*** Provided entries ***

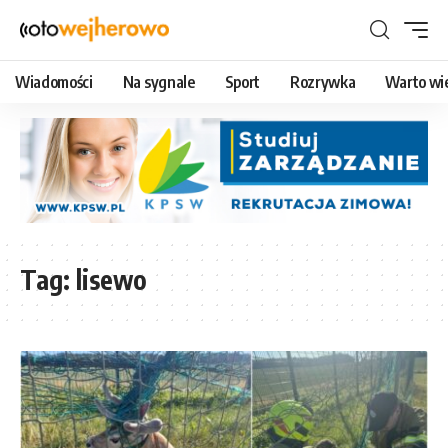
Wiadomości
Na sygnale
Sport
Rozrywka
Warto wi
Tag:
lisewo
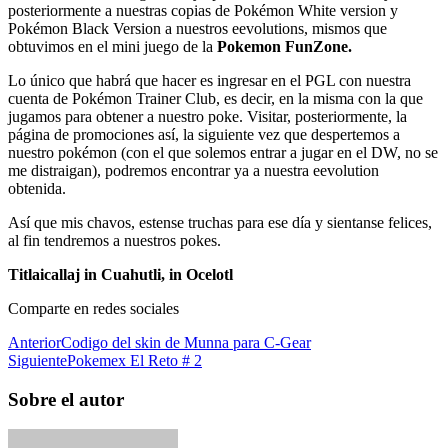
posteriormente a nuestras copias de Pokémon White version y
Pokémon Black Version a nuestros eevolutions, mismos que
obtuvimos en el mini juego de la
Pokemon FunZone.
Lo único que habrá que hacer es ingresar en el PGL con nuestra
cuenta de Pokémon Trainer Club, es decir, en la misma con la que
jugamos para obtener a nuestro poke. Visitar, posteriormente, la
página de promociones así, la siguiente vez que despertemos a
nuestro pokémon (con el que solemos entrar a jugar en el DW, no se
me distraigan), podremos encontrar ya a nuestra eevolution
obtenida.
Así que mis chavos, estense truchas para ese día y sientanse felices,
al fin tendremos a nuestros pokes.
Titlaicallaj in Cuahutli, in Ocelotl
Comparte en redes sociales
Anterior
Codigo del skin de Munna para C-Gear
Siguiente
Pokemex El Reto # 2
Sobre el autor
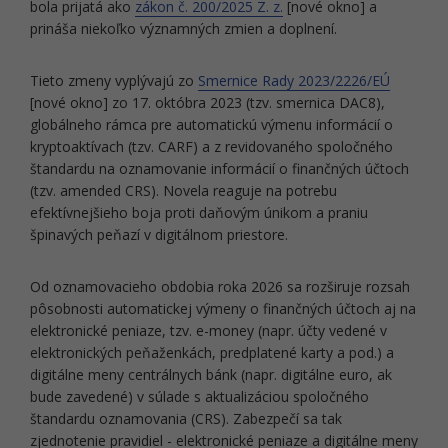
bola prijatá ako
zákon č. 200/2025 Z. z.
[nové okno] a
prináša niekoľko významných zmien a doplnení.
Tieto zmeny vyplývajú zo
Smernice Rady 2023/2226/EÚ
[nové okno] zo 17. októbra 2023 (tzv. smernica DAC8),
globálneho rámca pre automatickú výmenu informácií o
kryptoaktívach (tzv. CARF) a z revidovaného spoločného
štandardu na oznamovanie informácií o finančných účtoch
(tzv. amended CRS). Novela reaguje na potrebu
efektívnejšieho boja proti daňovým únikom a praniu
špinavých peňazí v digitálnom priestore.
Od oznamovacieho obdobia roka 2026 sa rozširuje rozsah
pôsobnosti automatickej výmeny o finančných účtoch aj na
elektronické peniaze, tzv. e-money (napr. účty vedené v
elektronických peňaženkách, predplatené karty a pod.) a
digitálne meny centrálnych bánk (napr. digitálne euro, ak
bude zavedené) v súlade s aktualizáciou spoločného
štandardu oznamovania (CRS). Zabezpečí sa tak
zjednotenie pravidiel - elektronické peniaze a digitálne meny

*** End of Provided entries ***

# Activity
In the stretch from the start of the records through the line containing "Sobre el autor", can you switch "chavos" to "amigos", change nothing else, and give those lines back without the pictures?

# Solution
Wiadomości
Na sygnale
Sport
Rozrywka
Warto wi
Tag:
lisewo
posteriormente a nuestras copias de Pokémon White version y
Pokémon Black Version a nuestros eevolutions, mismos que
obtuvimos en el mini juego de la
Pokemon FunZone.
Lo único que habrá que hacer es ingresar en el PGL con nuestra
cuenta de Pokémon Trainer Club, es decir, en la misma con la que
jugamos para obtener a nuestro poke. Visitar, posteriormente, la
página de promociones así, la siguiente vez que despertemos a
nuestro pokémon (con el que solemos entrar a jugar en el DW, no se
me distraigan), podremos encontrar ya a nuestra eevolution
obtenida.
Así que mis amigos, estense truchas para ese día y sientanse felices,
al fin tendremos a nuestros pokes.
Titlaicallaj in Cuahutli, in Ocelotl
Comparte en redes sociales
Anterior
Codigo del skin de Munna para C-Gear
Siguiente
Pokemex El Reto # 2
Sobre el autor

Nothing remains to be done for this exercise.